Your task » Lines to return, exactly: from the line with "viên của mình" to the line with "- Example Code: [Example" in the entries below, both included.

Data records
= = = = = = =

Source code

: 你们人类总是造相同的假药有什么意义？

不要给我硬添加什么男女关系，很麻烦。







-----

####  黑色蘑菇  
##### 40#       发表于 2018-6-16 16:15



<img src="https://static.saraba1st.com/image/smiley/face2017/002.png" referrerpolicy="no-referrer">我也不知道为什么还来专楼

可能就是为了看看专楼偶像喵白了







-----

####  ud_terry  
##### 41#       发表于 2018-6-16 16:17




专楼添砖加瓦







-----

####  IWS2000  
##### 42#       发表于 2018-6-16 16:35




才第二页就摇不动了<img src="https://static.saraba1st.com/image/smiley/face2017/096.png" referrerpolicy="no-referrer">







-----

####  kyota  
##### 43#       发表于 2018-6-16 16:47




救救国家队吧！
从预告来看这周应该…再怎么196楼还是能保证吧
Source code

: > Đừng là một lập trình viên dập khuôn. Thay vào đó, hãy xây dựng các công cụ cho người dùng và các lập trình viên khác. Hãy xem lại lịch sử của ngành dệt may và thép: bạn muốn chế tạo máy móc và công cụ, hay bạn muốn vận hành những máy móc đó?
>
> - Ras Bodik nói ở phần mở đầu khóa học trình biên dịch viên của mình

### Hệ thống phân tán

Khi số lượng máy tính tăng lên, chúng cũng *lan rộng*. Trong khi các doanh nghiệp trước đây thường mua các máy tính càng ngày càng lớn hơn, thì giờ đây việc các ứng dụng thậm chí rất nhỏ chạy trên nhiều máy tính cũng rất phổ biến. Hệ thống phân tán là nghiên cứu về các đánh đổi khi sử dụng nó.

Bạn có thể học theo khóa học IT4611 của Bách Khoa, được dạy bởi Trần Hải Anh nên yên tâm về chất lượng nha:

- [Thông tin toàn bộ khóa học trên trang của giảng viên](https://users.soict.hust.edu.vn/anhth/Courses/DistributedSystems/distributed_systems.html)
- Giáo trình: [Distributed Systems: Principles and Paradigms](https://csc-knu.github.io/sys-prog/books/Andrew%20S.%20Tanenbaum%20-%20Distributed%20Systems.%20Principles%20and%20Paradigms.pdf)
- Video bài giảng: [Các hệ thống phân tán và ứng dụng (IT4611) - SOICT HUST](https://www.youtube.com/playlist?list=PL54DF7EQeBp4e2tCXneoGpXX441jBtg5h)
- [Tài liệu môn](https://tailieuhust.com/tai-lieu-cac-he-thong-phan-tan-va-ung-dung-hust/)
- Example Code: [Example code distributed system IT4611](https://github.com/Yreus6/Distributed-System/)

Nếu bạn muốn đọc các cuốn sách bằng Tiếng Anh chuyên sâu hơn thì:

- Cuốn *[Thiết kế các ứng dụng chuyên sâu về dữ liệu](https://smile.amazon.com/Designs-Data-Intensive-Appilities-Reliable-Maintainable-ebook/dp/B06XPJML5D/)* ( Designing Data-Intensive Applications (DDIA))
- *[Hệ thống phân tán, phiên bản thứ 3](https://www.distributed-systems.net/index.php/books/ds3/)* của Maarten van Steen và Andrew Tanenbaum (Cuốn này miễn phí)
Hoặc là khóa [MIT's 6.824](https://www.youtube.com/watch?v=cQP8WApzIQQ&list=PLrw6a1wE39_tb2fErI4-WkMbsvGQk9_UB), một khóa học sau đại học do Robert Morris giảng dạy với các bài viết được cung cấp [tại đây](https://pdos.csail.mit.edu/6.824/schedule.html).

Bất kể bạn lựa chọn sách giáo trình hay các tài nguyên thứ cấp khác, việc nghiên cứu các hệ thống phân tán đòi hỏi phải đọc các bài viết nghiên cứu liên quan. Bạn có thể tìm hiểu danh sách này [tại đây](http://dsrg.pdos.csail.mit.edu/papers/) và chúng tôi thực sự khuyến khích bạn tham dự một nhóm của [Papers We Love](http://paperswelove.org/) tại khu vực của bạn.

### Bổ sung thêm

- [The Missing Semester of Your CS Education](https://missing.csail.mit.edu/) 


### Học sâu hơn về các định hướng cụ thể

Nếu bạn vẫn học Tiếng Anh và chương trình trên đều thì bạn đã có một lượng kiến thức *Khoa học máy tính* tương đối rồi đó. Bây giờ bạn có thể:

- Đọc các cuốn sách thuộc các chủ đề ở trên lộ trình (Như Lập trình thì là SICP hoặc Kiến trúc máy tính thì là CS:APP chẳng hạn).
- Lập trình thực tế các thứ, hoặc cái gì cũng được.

= = = = = = =

Output of the exercise »
> - Ras Bodik nói ở phần mở đầu khóa học trình biên dịch viên của mình

### Hệ thống phân tán

Khi số lượng máy tính tăng lên, chúng cũng *lan rộng*. Trong khi các doanh nghiệp trước đây thường mua các máy tính càng ngày càng lớn hơn, thì giờ đây việc các ứng dụng thậm chí rất nhỏ chạy trên nhiều máy tính cũng rất phổ biến. Hệ thống phân tán là nghiên cứu về các đánh đổi khi sử dụng nó.

Bạn có thể học theo khóa học IT4611 của Bách Khoa, được dạy bởi Trần Hải Anh nên yên tâm về chất lượng nha:

- [Thông tin toàn bộ khóa học trên trang của giảng viên](https://users.soict.hust.edu.vn/anhth/Courses/DistributedSystems/distributed_systems.html)
- Giáo trình: [Distributed Systems: Principles and Paradigms](https://csc-knu.github.io/sys-prog/books/Andrew%20S.%20Tanenbaum%20-%20Distributed%20Systems.%20Principles%20and%20Paradigms.pdf)
- Video bài giảng: [Các hệ thống phân tán và ứng dụng (IT4611) - SOICT HUST](https://www.youtube.com/playlist?list=PL54DF7EQeBp4e2tCXneoGpXX441jBtg5h)
- [Tài liệu môn](https://tailieuhust.com/tai-lieu-cac-he-thong-phan-tan-va-ung-dung-hust/)
- Example Code: [Example code distributed system IT4611](https://github.com/Yreus6/Distributed-System/)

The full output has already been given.